WHAT TO PRODUCE
Extract every line of the material below verbatim, leaving out the pictures.

SOURCE RECORDS
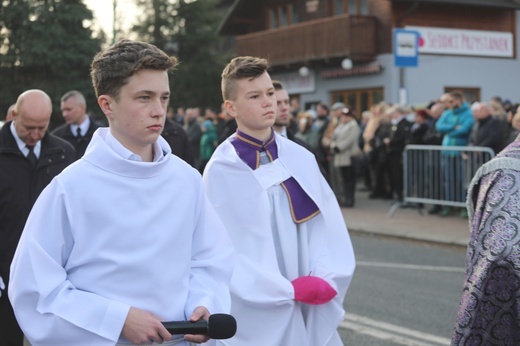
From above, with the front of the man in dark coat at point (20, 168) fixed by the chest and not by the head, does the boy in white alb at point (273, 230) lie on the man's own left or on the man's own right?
on the man's own left

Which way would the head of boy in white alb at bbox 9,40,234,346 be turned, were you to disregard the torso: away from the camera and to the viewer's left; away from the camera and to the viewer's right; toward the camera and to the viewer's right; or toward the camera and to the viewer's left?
toward the camera and to the viewer's right

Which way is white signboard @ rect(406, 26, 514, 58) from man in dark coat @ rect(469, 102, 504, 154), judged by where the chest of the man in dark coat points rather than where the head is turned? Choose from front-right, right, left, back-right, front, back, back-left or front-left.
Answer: back-right

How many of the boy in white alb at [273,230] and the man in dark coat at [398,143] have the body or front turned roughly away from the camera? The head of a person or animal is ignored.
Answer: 0

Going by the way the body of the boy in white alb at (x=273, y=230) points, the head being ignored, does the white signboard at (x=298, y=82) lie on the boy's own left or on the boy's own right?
on the boy's own left

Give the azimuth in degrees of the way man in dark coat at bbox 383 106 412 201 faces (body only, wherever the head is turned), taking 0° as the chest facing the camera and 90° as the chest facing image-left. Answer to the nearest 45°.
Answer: approximately 45°

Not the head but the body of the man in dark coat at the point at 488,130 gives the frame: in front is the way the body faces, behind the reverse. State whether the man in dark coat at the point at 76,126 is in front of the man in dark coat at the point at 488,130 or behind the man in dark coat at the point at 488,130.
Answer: in front

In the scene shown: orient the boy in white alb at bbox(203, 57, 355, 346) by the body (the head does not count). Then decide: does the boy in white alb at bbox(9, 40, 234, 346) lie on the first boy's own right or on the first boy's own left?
on the first boy's own right

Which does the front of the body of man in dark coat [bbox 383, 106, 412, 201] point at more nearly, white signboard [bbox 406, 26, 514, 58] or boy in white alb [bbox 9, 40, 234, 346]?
the boy in white alb

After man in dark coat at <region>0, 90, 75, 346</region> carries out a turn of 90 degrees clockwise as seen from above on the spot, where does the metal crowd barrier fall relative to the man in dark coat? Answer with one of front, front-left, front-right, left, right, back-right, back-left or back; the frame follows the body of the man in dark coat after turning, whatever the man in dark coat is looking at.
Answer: back-right
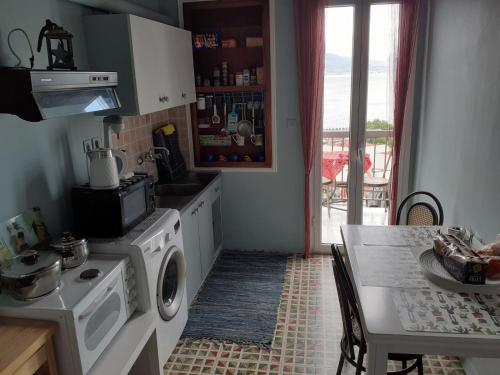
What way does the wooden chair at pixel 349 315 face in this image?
to the viewer's right

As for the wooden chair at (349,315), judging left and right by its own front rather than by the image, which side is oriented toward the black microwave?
back

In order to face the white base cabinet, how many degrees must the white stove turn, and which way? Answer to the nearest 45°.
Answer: approximately 90° to its left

OUTPUT
From above, with the front of the man in dark coat at point (20, 168) fixed by the chest and not by the head, does the boy in white alb at point (273, 230) lie on the man's own left or on the man's own right?
on the man's own left

Which way would the head of boy in white alb at bbox 9,40,234,346 be turned, were you to disregard the torso: away from the camera and to the viewer's left; away from the camera and to the viewer's right; toward the camera and to the viewer's right; or toward the camera and to the viewer's left?
toward the camera and to the viewer's right

Which way is white signboard @ rect(406, 26, 514, 58) from man in dark coat @ rect(469, 102, 504, 154), judged by where the chest of the man in dark coat points rather than where the head is turned? Choose from front-right, right, left, back-right, front, back, back-left or front-left.
Answer: back-right

How many of the boy in white alb at [273,230] and the man in dark coat at [398,143] have the body or front turned roughly away from the camera? The head of a person or animal is ignored.
Answer: 0

Going by the way the body of the boy in white alb at (x=273, y=230) points, the head being ignored, does the white signboard at (x=298, y=82) lie on the boy's own left or on the boy's own right?
on the boy's own left

Give the azimuth in degrees of the way man in dark coat at bbox 383 106 412 201 faces (body only, wherever the head is turned), taking 0° as the chest facing the camera and 90° as the chest facing image-left. Answer to the nearest 45°.
Answer: approximately 45°

Not the head but the body of the man in dark coat at the point at 488,130 gives the frame: in front is the way the body faces, behind the reverse. State whether the man in dark coat at the point at 76,126 is in front of the man in dark coat at the point at 488,130 or behind the man in dark coat at the point at 488,130.
Answer: in front

In the scene shown: orient the boy in white alb at bbox(203, 57, 355, 346) by the body (the head does not count). Then decide: does the boy in white alb at bbox(9, 40, 234, 346) lie on the first boy's own right or on the first boy's own left?
on the first boy's own right

Which does the front of the body of man in dark coat [bbox 383, 106, 412, 201] point at more nearly, white signboard [bbox 406, 26, 514, 58] or boy in white alb [bbox 9, 40, 234, 346]?
the boy in white alb

After man in dark coat at <region>0, 90, 75, 346</region> carries out a turn of 90 degrees clockwise as seen from above on the spot, where does the metal crowd barrier fall relative to the man in dark coat? Answer with one of front, front-left, front-right, left, right, back-right, back-left or back; the frame follows the body of the man in dark coat after turning, whatever the man in dark coat is looking at.
Answer: back-right
What way does the wooden chair at pixel 349 315 face in this image?
to the viewer's right

As for the wooden chair at (349,315), judging left and right by its own front rather than by the image, which side is oriented toward the black microwave?
back

In order to face the white base cabinet, how many degrees must the white stove turn, and which way? Answer to the nearest 45°.
Answer: approximately 90° to its left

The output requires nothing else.